Girl's death could impact state programs to protect children
Posted November 24, 2009 3:30 p.m. EST
Updated November 24, 2009 11:20 p.m. EST
Raleigh, N.C. — The death of a 5-year-old Fayetteville girl is already resonating through hallways of the Legislative Building, where lawmakers say state programs designed to protect children need more support.
Shaniya Nicole Davis was reported missing from her home on Nov. 10. Her body was found in a patch of kudzu off a rural road near the Lee-Harnett County line six days later.
She died of asphyxiation, according to preliminary autopsy results.
Mario Andrette McNeill, 29, of 2613 Pine Springs Drive, has been charged with first-degree murder, first-degree rape of a child and first-degree kidnapping in the case. Police have characterized him as a family acquaintance.

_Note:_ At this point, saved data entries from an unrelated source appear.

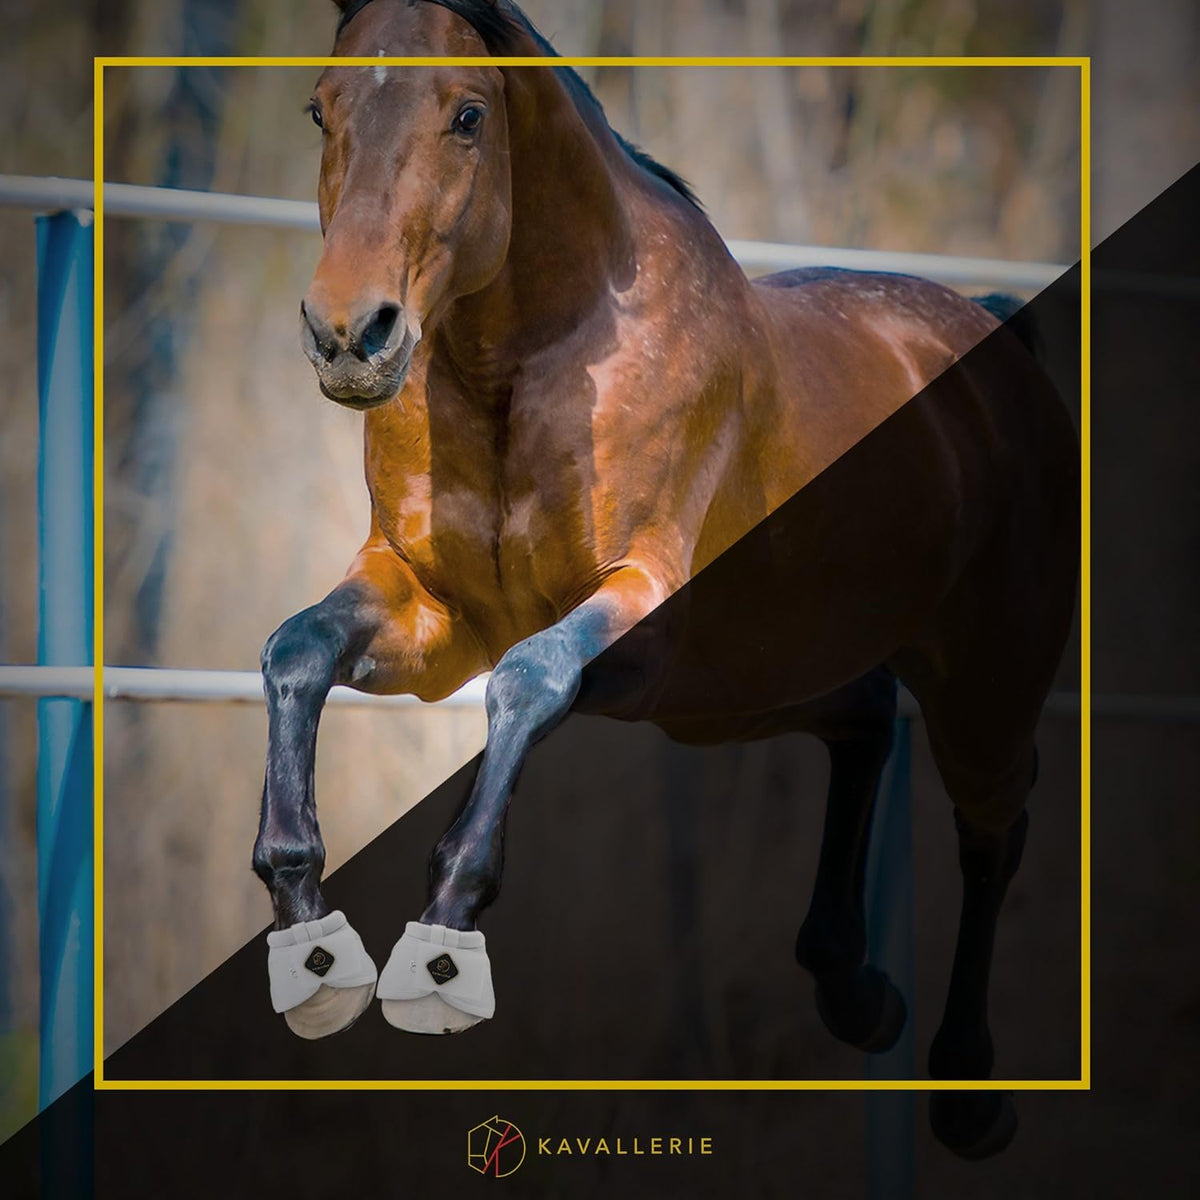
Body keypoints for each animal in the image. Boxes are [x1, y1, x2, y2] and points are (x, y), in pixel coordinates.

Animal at [252, 0, 1078, 1159]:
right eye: (319, 109)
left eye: (467, 115)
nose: (348, 335)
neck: (532, 359)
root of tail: (999, 338)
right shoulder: (430, 613)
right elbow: (299, 649)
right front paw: (310, 947)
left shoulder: (637, 611)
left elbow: (529, 681)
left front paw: (443, 947)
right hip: (742, 687)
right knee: (866, 720)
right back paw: (855, 992)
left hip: (980, 682)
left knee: (996, 828)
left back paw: (969, 1095)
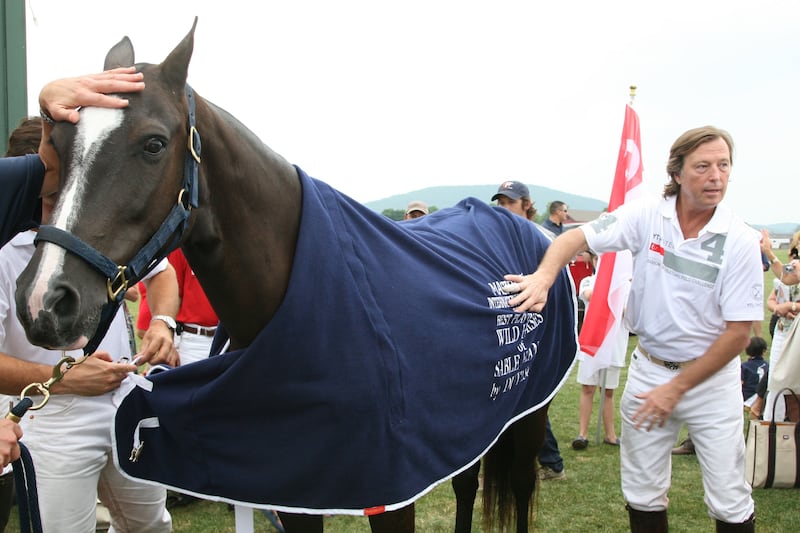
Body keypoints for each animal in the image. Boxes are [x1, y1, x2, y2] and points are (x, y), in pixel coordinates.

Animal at [14, 18, 576, 528]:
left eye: (153, 143)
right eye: (56, 142)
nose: (44, 299)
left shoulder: (394, 490)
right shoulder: (296, 489)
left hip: (528, 414)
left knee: (517, 488)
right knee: (465, 485)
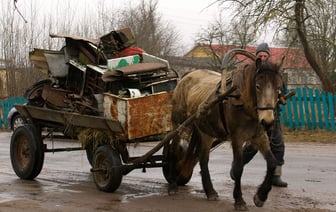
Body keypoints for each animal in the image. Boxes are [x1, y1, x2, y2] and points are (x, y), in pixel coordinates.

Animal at [168, 56, 284, 210]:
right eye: (258, 86)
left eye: (278, 87)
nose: (268, 121)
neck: (242, 100)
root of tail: (186, 76)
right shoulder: (237, 138)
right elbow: (238, 168)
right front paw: (239, 200)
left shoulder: (259, 136)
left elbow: (272, 163)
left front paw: (261, 196)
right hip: (179, 124)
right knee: (174, 150)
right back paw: (172, 185)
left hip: (205, 132)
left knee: (203, 159)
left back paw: (210, 191)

Shaniya's mother, Antoinette Nicole Davis, 25, has been charged with human trafficking, felony child abuse–prostitution, filing a false police report and obstructing a police investigation. Arrest warrants state that Davis "did knowingly provide Shaniya with the intent that she be held in sexual servitude" and "did permit an act of prostitution with Shaniya."
The Cumberland County Department of Social Services previously looked at Davis with regard to her 7-year-old son, according to family members. But it's unclear how much contact DSS workers had with the family because the agency has declined to release information related to the case, citing the criminal investigation and privacy concerns.
Lawmakers said Tuesday that they wonder if DSS could have done more to intervene and prevent Shaniya's death, but they acknowledged that deep budget cuts have left the system poorly staffed.
"Our child protective services are really not adequate at all," said state Rep. Verla Insko, D-Orange, who chairs the appropriations committee for the state Department of Health and Human Services.
"When we face a budget cut, it's often the programs that serve children that are overlooked. They're the first to be cut and the last to be restored," Insko said.
DSS agencies face growing caseloads and high turnover among young, inexperienced staff, she said – a combination that can become dangerous.
Last year, 58 children were homicide victims in North Carolina, and authorities deemed children had been abused in 33 of those cases. It's unclear in any of the cases whether the abuse was known beforehand or came to light only after the child died.
"What we need to do is to prevent the crime from happening. That's where the focus needs to be," said state Rep. Deborah Ross, D-Wake.
Ross served on a study committee three years ago that made recommendations to improve Child Protective Services programs in the state. In this year's budget, $900,000 was included to provide extra training for social workers.
She said she hopes that lawmakers will remembers Shaniya's death when the General Assembly reconvenes next May and that it will provide an impetus for improving Child Protective Services programs.
"Any kind of situation like the one we've seen in Cumberland County is unacceptable," she said. "Investing money in preventing child abuse and investigating incidents of child abuse has not become the priority that it needs to be."